As another exercise it is also lots of fun to write the formula for $(f^n)^{(k)}= \dfrac{d^k (f^n)}{dx^k}$ (or indeed $\left(\left(\left(f^{n_1}\right)^{(k_1)}\right)^{n_2}\right)^{(k_2)}$).

Answer 2

Jumping off of the back of a comment from LutzLehmann I think I now understand it.
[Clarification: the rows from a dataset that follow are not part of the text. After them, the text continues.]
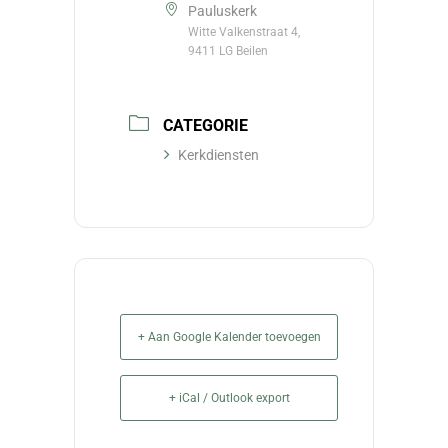
Pauluskerk
Witte Valkenstraat 4,
9411 LG Beilen
CATEGORIE
Kerkdiensten
+ Aan Google Kalender toevoegen
+ iCal / Outlook export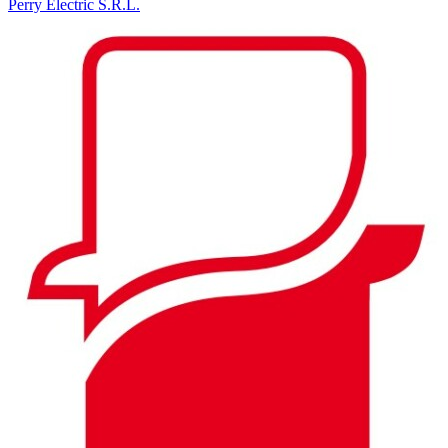
Perry Electric S.R.L.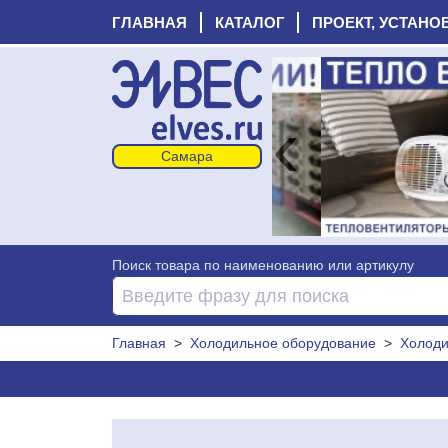
ГЛАВНАЯ
КАТАЛОГ
ПРОЕКТ, УСТАНО
‹
Поиск товара по наименованию или артикулу
Главная
>
Холодильное оборудование
>
Холоди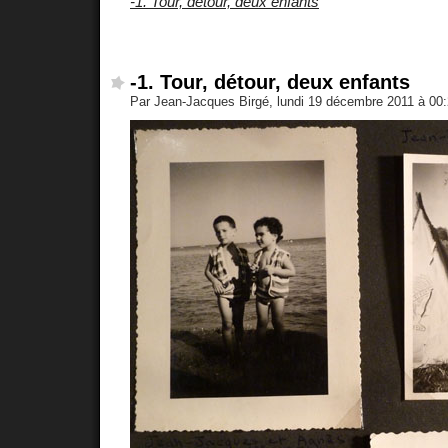
-1. Tour, détour, deux enfants
-1. Tour, détour, deux enfants
Par Jean-Jacques Birgé, lundi 19 décembre 2011 à 00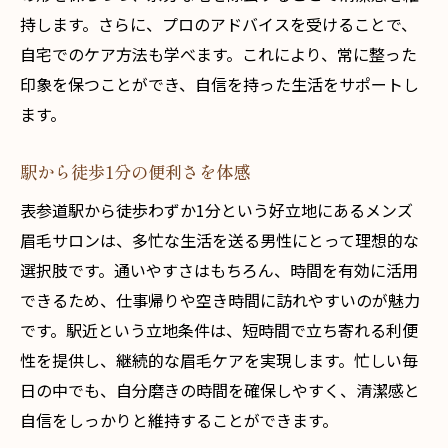
持します。さらに、プロのアドバイスを受けることで、
自宅でのケア方法も学べます。これにより、常に整った
印象を保つことができ、自信を持った生活をサポートし
ます。
駅から徒歩1分の便利さを体感
表参道駅から徒歩わずか1分という好立地にあるメンズ
眉毛サロンは、多忙な生活を送る男性にとって理想的な
選択肢です。通いやすさはもちろん、時間を有効に活用
できるため、仕事帰りや空き時間に訪れやすいのが魅力
です。駅近という立地条件は、短時間で立ち寄れる利便
性を提供し、継続的な眉毛ケアを実現します。忙しい毎
日の中でも、自分磨きの時間を確保しやすく、清潔感と
自信をしっかりと維持することができます。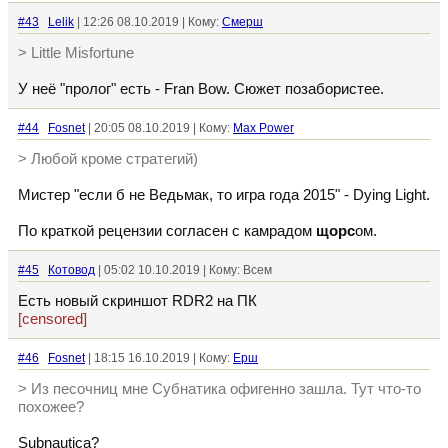
#43
Lelik
| 12:26 08.10.2019 | Кому:
Смерш
> Little Misfortune
У неё "пролог" есть - Fran Bow. Сюжет позабористее.
#44
Fosnet
| 20:05 08.10.2019 | Кому:
Max Power
> Любой кроме стратегий)
Мистер "если б не Ведьмак, то игра года 2015" - Dying Light.
По краткой рецензии согласен с камрадом
щорс
ом.
#45
Котовод
| 05:02 10.10.2019 | Кому: Всем
Есть новый скриншот RDR2 на ПК
[censored]
#46
Fosnet
| 18:15 16.10.2019 | Кому:
Ерш
> Из песочниц мне Субнатика офигенно зашла. Тут что-то
похожее?
Subnautica?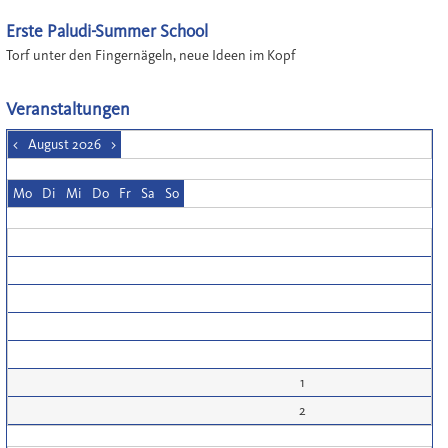
Erste Paludi-Summer School
Torf unter den Fingernägeln, neue Ideen im Kopf
Veranstaltungen
<
August 2026
>
Mo
Di
Mi
Do
Fr
Sa
So
1
2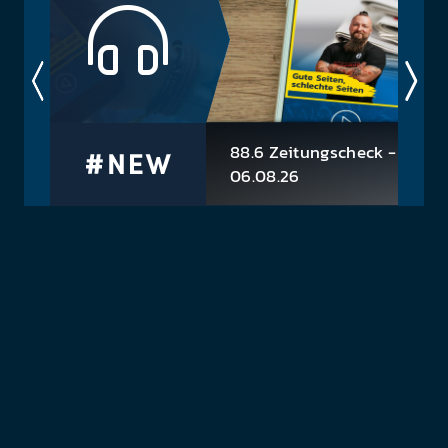
preis. Schnell und einfach. Wie sagen Queen so
schön? No time...
88.6 Zeitungscheck -
06.08.26
-> Hitzesommer werden neue
ses
Realität -> Smartphone wird imm
die
mehr zu digitalen Geldbörse -> B
ferl
Muffel: Jedes dritte Kfz in Österre
blinkt beim Verlasse...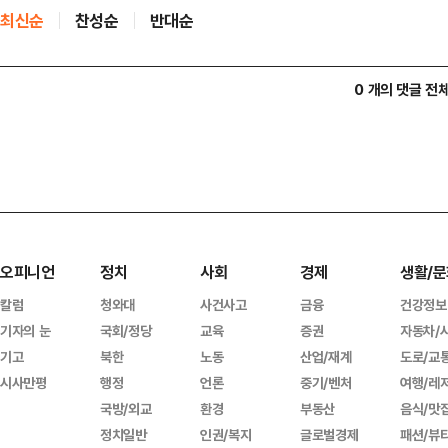
최신순
찬성순
반대순
0 개의 댓글 전
오피니언
정치
사회
경제
생활/문
칼럼
청와대
사건사고
금융
건강정보
기자의 눈
국회/정당
교육
증권
자동차/
기고
북한
노동
산업/재계
도로/교
시사만평
행정
언론
중기/벤처
여행/레
국방/외교
환경
부동산
음식/맛
정치일반
인권/복지
글로벌경제
패션/뷰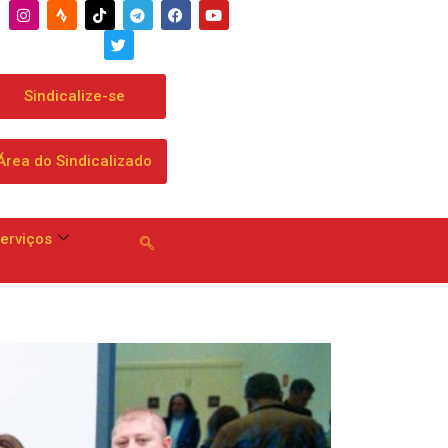
Sindicalize-se
Área do Sindicalizado
erviços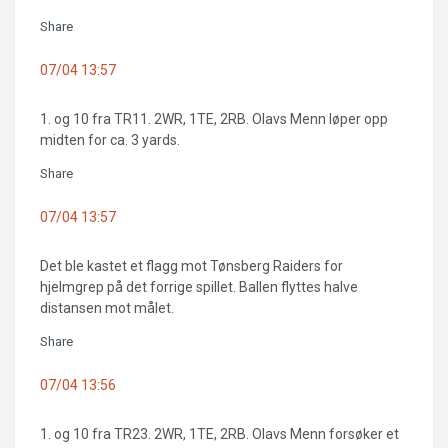
Share
07/04 13:57
1. og 10 fra TR11. 2WR, 1TE, 2RB. Olavs Menn løper opp
midten for ca. 3 yards.
Share
07/04 13:57
Det ble kastet et flagg mot Tønsberg Raiders for
hjelmgrep på det forrige spillet. Ballen flyttes halve
distansen mot målet.
Share
07/04 13:56
1. og 10 fra TR23. 2WR, 1TE, 2RB. Olavs Menn forsøker et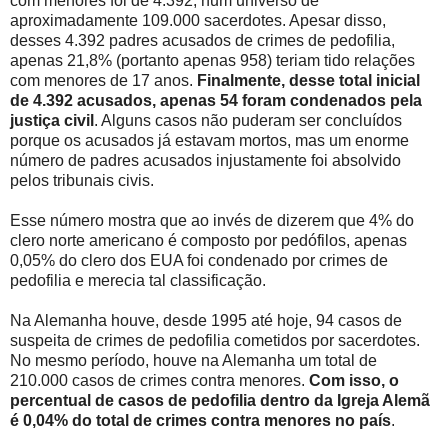
com menores foi de 4.392, num universo de
aproximadamente 109.000 sacerdotes. Apesar disso,
desses 4.392 padres acusados de crimes de pedofilia,
apenas 21,8% (portanto apenas 958) teriam tido relações
com menores de 17 anos.
Finalmente, desse total inicial
de 4.392 acusados, apenas 54 foram condenados pela
justiça civil
. Alguns casos não puderam ser concluídos
porque os acusados já estavam mortos, mas um enorme
número de padres acusados injustamente foi absolvido
pelos tribunais civis.
Esse número mostra que ao invés de dizerem que 4% do
clero norte americano é composto por pedófilos, apenas
0,05% do clero dos EUA foi condenado por crimes de
pedofilia e merecia tal classificação.
Na Alemanha houve, desde 1995 até hoje, 94 casos de
suspeita de crimes de pedofilia cometidos por sacerdotes.
No mesmo período, houve na Alemanha um total de
210.000 casos de crimes contra menores.
Com isso, o
percentual de casos de pedofilia dentro da Igreja Alemã
é 0,04% do total de crimes contra menores no país
.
First we take $$f^{(n)'}(x_0)=f'(f^{n-1}(x_0))f^{(n-1)'}(x_0),$$ and then define $f^{n-1}(x_0)=x_1$ for $$f^{(n)'}(x_0)=f'(x_1)f^{(n-1)'}(x_0).$$ Then we compute $$f^{(n-1)'}(x_0)=f'(f^{n-2}(x_0))f^{(n-2)'}(x_0),$$ and define $f^{n-2}(x_0)=x_2$. Inserting this into the expression for $f^{(n)'}(x_0)$ reads $$f^{(n)'}(x_0)=f'(x_1)f'(x_2)f^{(n-2)'}(x_0).$$ Continuing this process $n$ times yields $$f^{(n)'}(x_0)=f'(x_1)f'(x_2)f'(x_3)...f'(x_n)$$ which can be written as $$\prod^{n}_{i=1}f^{'}(x_i),$$ which is equivalent to $$\prod^{n-1}_{i=0}f^{'}(x_i).$$ Am I correct?